I am running into 'transaction log full' issue with SQL Server 2008 R2.

My database includes 80,000 tables which contains up to 5 columns of BIGINT and there is an index for each columns.

The recovery model for the database is set to simple.

The pattern of work with the database is by conducting a large number of bulk insert, update and delete command for about 50 hours while for given time there are only 8 commands are executing in the same period of time.

The transaction log file was set to auto growth by 10 percent and was limited to 2,000 GB (this was defined by mistake since the disk size is only 500 GB).

The 'transaction log full' exception occurred while the database was executing the commands described above and its file size was 41 GB and the log file was 270 GB which use all disk space.

In order to prevent the issue from reoccurring we set the max log file size to 20 GB and removed all transactions in the commands described above (since the use of transaction was not needed).

But unfortunately we experienced this exception again while the log file reached the 20GB limit.

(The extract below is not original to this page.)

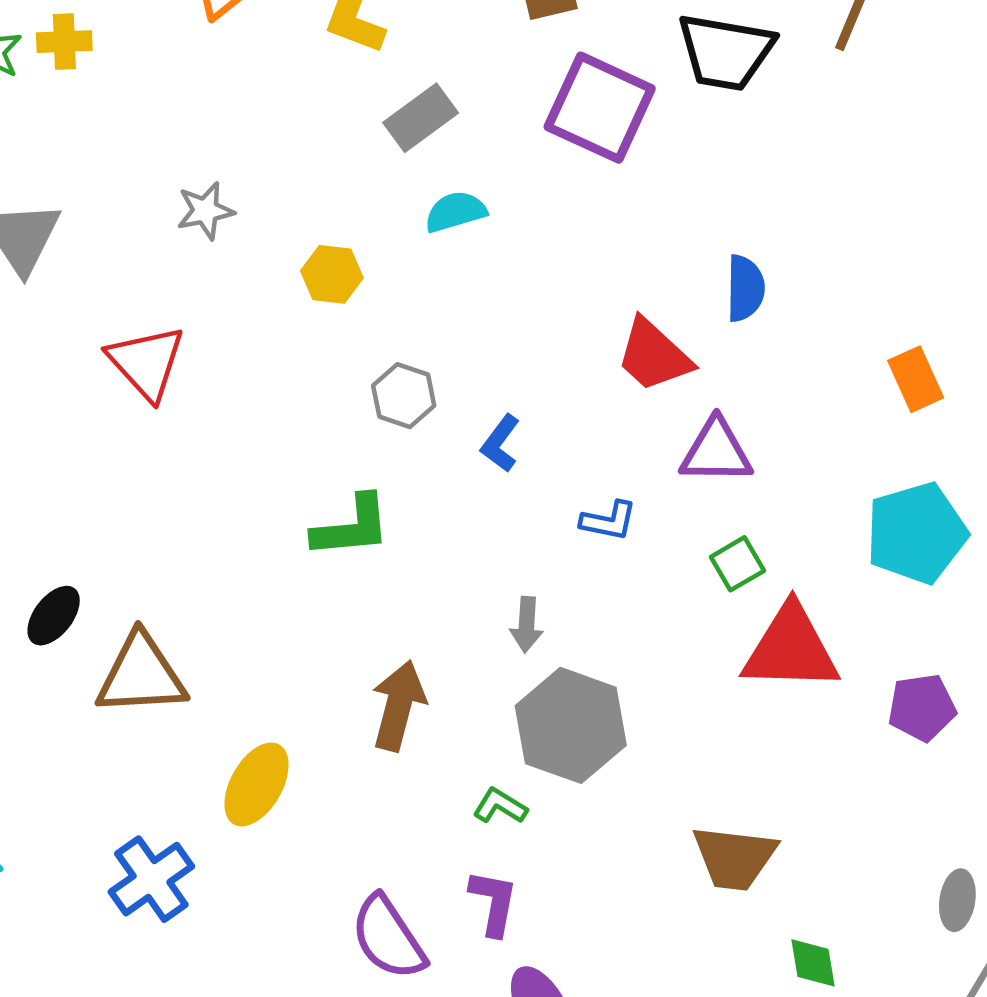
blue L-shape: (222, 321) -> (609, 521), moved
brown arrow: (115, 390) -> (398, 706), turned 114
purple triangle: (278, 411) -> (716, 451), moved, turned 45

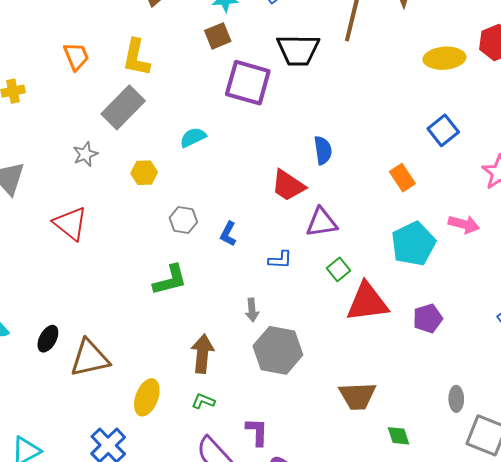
gray rectangle: (421, 118) -> (123, 107), moved, size x1.4
green L-shape: (500, 806) -> (203, 401), moved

Is it possible that the SQL server doesn’t truncate the log file due to the fact that the server is always executing commands and therefore there is not a single moment were the transaction log is not in use?

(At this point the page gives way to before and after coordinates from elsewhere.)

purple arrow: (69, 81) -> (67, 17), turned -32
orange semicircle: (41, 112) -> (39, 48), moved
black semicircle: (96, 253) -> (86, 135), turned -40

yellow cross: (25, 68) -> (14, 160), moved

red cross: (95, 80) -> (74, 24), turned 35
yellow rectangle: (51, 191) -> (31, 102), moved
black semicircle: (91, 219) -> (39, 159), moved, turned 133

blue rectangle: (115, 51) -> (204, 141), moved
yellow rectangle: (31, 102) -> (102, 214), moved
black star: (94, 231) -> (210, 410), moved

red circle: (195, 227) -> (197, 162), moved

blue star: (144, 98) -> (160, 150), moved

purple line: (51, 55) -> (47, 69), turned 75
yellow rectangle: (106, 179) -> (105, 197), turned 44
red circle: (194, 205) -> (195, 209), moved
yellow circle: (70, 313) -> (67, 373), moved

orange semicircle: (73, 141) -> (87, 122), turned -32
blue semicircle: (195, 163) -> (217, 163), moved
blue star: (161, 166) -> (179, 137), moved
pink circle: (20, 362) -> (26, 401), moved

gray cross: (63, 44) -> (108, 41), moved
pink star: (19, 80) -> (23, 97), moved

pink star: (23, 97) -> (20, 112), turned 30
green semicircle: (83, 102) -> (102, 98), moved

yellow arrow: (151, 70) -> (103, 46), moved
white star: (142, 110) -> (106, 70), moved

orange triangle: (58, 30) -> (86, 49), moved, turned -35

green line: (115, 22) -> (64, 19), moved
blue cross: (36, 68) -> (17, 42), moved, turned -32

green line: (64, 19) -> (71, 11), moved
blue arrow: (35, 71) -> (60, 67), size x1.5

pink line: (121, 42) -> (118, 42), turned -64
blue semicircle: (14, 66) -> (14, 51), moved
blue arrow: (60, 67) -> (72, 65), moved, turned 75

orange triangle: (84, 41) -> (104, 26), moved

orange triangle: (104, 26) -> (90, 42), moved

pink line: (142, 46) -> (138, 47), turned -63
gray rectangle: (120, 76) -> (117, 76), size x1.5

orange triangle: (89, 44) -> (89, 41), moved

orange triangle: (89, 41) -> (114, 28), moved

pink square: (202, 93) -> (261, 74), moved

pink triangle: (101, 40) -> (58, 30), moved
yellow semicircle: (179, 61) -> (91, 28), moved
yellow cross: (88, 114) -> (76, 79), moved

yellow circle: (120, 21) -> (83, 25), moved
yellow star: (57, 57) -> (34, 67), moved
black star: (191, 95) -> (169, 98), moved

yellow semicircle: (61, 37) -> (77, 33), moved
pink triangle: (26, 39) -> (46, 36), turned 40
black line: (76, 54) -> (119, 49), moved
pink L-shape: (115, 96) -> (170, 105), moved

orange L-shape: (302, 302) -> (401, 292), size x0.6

What might be the reason for that behavior?


Transaction log is growing probably because you did these operations in a single transaction instead of break them into smaller transactions. For example, if you delete 1 ML records all toghether, the operation will be first inserted into transaction log and then committed to database. But if you break the delete into smaller transactions, say 10.000 records each, transaction log will be smaller and you will be safe with your available disk space.

  • please take a look at our FAQ, specifically the section on Can I use a signature or tagline? as we discourage their use here. – Ben Pilbrow May 3 '11 at 12:41
  • I broke all my long operations into smaller ones and it did resolve the transaction log issue. The problem is that by breaking the operation into smaller ones the operations cannot be an atomic one. Any ideas on that matter? – DoronBM May 26 '11 at 4:14
  • Each transaction is an atomic operation by design so if you break a long operation into smaller transactions it will result in many atomic operations. Again if you need to rollback the entire operation (so making it atomic) it has to be entirelly contained into transaction log but this will produce a big tlog. If you only need a result for the entire operation (OK/ERROR) without to be able to rollback all you can use a TRY CATCH statement – Danilo Brambilla May 27 '11 at 9:13

Is it possible that you had a single transaction that was running before you started this data run? Transaction logs are written to sequentially and sections of the file can only be re-used when all of the transactions in that section are finished. A single long running transaction (even if it's not doing anything) could stop the log being re-used.